▶ _WORK INSTRUCTIONS_
Output as a JSON list of strings, one string per line and with blank lines omitted, every line of the items from the one containing "scientific name: Urtica dioica" down to the one containing "order: Stylommatophora", both included, and nothing else.

[Stored data entries]
§ §

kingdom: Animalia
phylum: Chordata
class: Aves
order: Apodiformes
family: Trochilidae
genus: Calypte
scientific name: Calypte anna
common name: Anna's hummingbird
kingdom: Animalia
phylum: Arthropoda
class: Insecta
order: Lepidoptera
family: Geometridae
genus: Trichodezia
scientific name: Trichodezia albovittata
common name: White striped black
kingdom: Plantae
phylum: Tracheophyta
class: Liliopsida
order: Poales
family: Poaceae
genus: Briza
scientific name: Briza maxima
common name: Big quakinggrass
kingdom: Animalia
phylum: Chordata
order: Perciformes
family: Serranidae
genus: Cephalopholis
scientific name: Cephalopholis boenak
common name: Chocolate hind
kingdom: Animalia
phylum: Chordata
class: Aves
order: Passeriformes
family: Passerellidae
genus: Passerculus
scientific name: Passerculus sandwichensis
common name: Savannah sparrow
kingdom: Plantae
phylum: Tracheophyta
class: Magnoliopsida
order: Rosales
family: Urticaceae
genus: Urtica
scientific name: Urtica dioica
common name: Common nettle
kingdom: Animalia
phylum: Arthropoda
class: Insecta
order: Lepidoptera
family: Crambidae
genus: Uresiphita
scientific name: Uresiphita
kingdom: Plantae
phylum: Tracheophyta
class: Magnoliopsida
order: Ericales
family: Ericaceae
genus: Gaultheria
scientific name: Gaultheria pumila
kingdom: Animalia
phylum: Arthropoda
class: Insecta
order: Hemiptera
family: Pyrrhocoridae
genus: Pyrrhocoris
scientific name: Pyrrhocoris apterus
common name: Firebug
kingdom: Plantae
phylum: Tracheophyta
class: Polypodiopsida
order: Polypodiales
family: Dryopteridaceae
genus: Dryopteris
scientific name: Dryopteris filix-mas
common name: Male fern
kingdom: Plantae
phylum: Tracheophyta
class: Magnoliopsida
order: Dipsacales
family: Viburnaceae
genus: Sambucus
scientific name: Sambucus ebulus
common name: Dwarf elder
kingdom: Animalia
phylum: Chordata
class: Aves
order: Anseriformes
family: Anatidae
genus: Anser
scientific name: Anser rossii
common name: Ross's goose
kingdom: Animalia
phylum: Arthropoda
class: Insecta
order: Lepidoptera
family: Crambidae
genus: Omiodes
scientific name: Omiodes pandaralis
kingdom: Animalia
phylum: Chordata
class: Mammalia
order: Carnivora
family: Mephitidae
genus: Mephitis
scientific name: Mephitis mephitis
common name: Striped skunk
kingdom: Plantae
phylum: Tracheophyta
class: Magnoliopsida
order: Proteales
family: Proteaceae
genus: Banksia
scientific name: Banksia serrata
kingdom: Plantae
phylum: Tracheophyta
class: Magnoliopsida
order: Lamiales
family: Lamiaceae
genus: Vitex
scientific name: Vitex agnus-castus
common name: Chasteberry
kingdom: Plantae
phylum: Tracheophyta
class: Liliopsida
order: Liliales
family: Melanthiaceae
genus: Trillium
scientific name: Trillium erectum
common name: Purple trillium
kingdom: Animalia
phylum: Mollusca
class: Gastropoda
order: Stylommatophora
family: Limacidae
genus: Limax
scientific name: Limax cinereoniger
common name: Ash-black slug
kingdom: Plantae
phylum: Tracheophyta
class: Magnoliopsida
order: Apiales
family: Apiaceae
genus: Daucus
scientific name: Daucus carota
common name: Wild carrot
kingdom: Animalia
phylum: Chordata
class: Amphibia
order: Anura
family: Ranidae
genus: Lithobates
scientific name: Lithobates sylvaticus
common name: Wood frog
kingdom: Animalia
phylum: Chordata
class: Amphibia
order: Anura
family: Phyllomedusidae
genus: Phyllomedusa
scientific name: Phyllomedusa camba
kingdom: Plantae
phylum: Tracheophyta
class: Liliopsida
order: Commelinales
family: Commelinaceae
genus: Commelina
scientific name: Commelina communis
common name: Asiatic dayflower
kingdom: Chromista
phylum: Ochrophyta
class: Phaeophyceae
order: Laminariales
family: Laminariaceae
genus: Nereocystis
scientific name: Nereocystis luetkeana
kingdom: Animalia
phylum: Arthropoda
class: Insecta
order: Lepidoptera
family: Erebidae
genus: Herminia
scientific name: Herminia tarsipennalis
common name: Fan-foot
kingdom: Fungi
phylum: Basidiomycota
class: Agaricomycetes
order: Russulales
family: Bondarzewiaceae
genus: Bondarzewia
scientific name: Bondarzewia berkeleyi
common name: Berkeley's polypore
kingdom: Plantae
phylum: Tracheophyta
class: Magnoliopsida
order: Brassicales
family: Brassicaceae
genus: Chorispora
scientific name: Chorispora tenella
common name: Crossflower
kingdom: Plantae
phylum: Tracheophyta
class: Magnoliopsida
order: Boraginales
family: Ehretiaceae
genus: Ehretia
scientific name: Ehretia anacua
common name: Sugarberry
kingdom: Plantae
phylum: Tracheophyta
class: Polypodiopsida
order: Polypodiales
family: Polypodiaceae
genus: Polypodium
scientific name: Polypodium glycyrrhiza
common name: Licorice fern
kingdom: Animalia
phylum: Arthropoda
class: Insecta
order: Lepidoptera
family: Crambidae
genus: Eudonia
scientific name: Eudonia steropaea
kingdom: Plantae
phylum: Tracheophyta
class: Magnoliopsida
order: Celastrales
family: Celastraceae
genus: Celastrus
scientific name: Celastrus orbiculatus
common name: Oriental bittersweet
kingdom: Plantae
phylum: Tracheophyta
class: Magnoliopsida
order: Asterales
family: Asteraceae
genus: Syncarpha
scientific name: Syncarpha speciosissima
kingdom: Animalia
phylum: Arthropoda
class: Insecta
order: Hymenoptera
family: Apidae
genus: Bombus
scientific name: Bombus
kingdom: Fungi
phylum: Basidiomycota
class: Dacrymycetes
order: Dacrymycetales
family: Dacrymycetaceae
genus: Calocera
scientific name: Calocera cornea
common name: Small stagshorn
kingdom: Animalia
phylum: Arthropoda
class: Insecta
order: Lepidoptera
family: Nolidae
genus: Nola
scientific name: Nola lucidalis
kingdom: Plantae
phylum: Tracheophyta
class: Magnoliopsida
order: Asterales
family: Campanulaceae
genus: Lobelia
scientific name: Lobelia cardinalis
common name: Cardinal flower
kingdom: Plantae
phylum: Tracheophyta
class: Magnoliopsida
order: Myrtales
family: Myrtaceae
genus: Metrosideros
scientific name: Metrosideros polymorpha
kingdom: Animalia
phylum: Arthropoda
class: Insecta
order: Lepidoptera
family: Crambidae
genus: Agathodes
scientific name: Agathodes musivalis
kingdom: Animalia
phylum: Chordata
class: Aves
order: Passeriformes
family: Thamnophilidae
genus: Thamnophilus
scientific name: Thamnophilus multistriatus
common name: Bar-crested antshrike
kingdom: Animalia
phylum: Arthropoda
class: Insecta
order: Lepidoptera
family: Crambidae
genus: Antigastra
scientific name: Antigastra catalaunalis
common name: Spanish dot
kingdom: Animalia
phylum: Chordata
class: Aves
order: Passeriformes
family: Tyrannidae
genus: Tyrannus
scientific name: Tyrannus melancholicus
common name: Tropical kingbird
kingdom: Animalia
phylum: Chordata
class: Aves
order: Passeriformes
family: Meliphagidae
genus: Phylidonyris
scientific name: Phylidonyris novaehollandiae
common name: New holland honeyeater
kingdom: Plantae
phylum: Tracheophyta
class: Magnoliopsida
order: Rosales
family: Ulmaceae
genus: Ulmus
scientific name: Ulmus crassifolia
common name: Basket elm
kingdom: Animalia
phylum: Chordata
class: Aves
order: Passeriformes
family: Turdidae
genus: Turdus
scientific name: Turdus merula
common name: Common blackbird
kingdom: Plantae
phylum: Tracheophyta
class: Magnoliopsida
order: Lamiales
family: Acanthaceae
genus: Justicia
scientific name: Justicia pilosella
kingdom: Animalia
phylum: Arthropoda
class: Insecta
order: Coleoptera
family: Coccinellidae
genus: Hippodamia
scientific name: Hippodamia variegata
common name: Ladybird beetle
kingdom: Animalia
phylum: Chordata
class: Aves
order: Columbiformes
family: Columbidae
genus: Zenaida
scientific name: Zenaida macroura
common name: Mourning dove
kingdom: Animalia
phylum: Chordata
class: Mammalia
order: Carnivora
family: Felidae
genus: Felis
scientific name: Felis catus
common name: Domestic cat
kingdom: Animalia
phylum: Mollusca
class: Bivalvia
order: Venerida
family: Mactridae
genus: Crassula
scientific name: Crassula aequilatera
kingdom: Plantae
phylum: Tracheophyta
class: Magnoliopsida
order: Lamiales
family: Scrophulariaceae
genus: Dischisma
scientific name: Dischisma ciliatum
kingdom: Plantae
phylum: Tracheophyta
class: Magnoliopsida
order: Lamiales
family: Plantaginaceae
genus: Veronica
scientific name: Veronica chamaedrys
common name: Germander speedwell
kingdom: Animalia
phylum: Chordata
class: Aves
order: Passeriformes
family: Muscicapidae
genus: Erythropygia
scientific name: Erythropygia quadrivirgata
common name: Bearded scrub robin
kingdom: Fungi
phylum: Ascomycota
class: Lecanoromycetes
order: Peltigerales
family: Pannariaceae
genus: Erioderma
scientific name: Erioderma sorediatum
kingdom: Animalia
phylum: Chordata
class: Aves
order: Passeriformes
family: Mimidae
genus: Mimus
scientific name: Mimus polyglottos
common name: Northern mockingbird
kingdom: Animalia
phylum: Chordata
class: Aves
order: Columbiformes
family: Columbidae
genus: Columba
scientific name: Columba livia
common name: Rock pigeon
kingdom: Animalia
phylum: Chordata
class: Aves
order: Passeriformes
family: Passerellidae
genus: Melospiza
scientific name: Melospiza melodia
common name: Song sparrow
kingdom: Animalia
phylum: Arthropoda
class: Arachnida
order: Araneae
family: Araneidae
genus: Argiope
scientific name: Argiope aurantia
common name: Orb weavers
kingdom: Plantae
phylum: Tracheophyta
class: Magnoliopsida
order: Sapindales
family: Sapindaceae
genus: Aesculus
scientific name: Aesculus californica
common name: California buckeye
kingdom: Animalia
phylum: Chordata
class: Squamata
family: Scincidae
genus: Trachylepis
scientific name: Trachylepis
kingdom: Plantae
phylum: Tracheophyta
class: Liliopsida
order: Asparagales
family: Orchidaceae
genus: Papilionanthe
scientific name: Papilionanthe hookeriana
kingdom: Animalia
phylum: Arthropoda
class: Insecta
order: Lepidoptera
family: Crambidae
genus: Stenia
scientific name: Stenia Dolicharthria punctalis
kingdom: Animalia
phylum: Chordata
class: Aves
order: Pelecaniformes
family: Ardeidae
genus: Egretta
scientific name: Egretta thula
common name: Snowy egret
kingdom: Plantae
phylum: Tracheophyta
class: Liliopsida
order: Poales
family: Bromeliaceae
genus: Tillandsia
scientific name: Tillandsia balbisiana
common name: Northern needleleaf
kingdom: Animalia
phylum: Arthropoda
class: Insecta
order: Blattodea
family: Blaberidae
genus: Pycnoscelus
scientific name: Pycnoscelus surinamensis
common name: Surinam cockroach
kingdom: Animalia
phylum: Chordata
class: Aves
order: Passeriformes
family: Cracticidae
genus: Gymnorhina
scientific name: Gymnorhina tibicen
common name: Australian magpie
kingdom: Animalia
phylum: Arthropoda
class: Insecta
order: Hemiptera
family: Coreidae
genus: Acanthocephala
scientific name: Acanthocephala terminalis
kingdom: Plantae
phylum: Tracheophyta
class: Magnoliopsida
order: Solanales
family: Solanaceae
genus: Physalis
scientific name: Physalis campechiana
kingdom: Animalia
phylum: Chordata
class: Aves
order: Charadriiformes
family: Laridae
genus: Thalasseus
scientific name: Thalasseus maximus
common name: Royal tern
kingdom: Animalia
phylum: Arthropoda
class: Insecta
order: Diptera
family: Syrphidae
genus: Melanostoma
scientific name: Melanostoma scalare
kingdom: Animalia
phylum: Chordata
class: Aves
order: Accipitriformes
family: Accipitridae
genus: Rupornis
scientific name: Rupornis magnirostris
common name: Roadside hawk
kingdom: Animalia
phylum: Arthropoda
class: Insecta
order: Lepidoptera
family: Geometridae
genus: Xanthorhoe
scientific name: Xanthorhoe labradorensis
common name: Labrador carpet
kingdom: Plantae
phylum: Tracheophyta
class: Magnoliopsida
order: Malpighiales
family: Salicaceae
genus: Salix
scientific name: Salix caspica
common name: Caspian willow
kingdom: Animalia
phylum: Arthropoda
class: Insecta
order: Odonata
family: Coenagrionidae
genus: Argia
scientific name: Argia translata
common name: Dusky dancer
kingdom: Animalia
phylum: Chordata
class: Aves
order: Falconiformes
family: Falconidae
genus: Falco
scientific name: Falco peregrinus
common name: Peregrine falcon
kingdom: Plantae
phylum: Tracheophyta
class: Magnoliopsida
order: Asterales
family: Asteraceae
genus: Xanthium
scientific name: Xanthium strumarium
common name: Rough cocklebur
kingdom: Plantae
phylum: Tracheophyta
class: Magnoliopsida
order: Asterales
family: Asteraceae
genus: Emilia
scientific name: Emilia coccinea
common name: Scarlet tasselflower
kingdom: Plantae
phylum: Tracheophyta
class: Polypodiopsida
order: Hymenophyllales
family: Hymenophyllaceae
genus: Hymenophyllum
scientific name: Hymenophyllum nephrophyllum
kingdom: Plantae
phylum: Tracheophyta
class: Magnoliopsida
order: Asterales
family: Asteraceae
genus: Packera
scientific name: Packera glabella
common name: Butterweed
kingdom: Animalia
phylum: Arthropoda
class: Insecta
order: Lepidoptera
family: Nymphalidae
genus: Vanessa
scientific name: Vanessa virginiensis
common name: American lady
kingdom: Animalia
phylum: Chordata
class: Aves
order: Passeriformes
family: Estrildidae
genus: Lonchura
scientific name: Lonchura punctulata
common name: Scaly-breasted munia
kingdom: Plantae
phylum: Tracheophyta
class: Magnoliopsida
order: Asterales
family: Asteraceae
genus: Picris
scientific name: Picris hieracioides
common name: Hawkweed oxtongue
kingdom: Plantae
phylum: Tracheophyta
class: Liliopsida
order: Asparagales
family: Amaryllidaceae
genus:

§ §

▶ _THE OUTPUT_
[
  "scientific name: Urtica dioica",
  "common name: Common nettle",
  "kingdom: Animalia",
  "phylum: Arthropoda",
  "class: Insecta",
  "order: Lepidoptera",
  "family: Crambidae",
  "genus: Uresiphita",
  "scientific name: Uresiphita",
  "kingdom: Plantae",
  "phylum: Tracheophyta",
  "class: Magnoliopsida",
  "order: Ericales",
  "family: Ericaceae",
  "genus: Gaultheria",
  "scientific name: Gaultheria pumila",
  "kingdom: Animalia",
  "phylum: Arthropoda",
  "class: Insecta",
  "order: Hemiptera",
  "family: Pyrrhocoridae",
  "genus: Pyrrhocoris",
  "scientific name: Pyrrhocoris apterus",
  "common name: Firebug",
  "kingdom: Plantae",
  "phylum: Tracheophyta",
  "class: Polypodiopsida",
  "order: Polypodiales",
  "family: Dryopteridaceae",
  "genus: Dryopteris",
  "scientific name: Dryopteris filix-mas",
  "common name: Male fern",
  "kingdom: Plantae",
  "phylum: Tracheophyta",
  "class: Magnoliopsida",
  "order: Dipsacales",
  "family: Viburnaceae",
  "genus: Sambucus",
  "scientific name: Sambucus ebulus",
  "common name: Dwarf elder",
  "kingdom: Animalia",
  "phylum: Chordata",
  "class: Aves",
  "order: Anseriformes",
  "family: Anatidae",
  "genus: Anser",
  "scientific name: Anser rossii",
  "common name: Ross's goose",
  "kingdom: Animalia",
  "phylum: Arthropoda",
  "class: Insecta",
  "order: Lepidoptera",
  "family: Crambidae",
  "genus: Omiodes",
  "scientific name: Omiodes pandaralis",
  "kingdom: Animalia",
  "phylum: Chordata",
  "class: Mammalia",
  "order: Carnivora",
  "family: Mephitidae",
  "genus: Mephitis",
  "scientific name: Mephitis mephitis",
  "common name: Striped skunk",
  "kingdom: Plantae",
  "phylum: Tracheophyta",
  "class: Magnoliopsida",
  "order: Proteales",
  "family: Proteaceae",
  "genus: Banksia",
  "scientific name: Banksia serrata",
  "kingdom: Plantae",
  "phylum: Tracheophyta",
  "class: Magnoliopsida",
  "order: Lamiales",
  "family: Lamiaceae",
  "genus: Vitex",
  "scientific name: Vitex agnus-castus",
  "common name: Chasteberry",
  "kingdom: Plantae",
  "phylum: Tracheophyta",
  "class: Liliopsida",
  "order: Liliales",
  "family: Melanthiaceae",
  "genus: Trillium",
  "scientific name: Trillium erectum",
  "common name: Purple trillium",
  "kingdom: Animalia",
  "phylum: Mollusca",
  "class: Gastropoda",
  "order: Stylommatophora"
]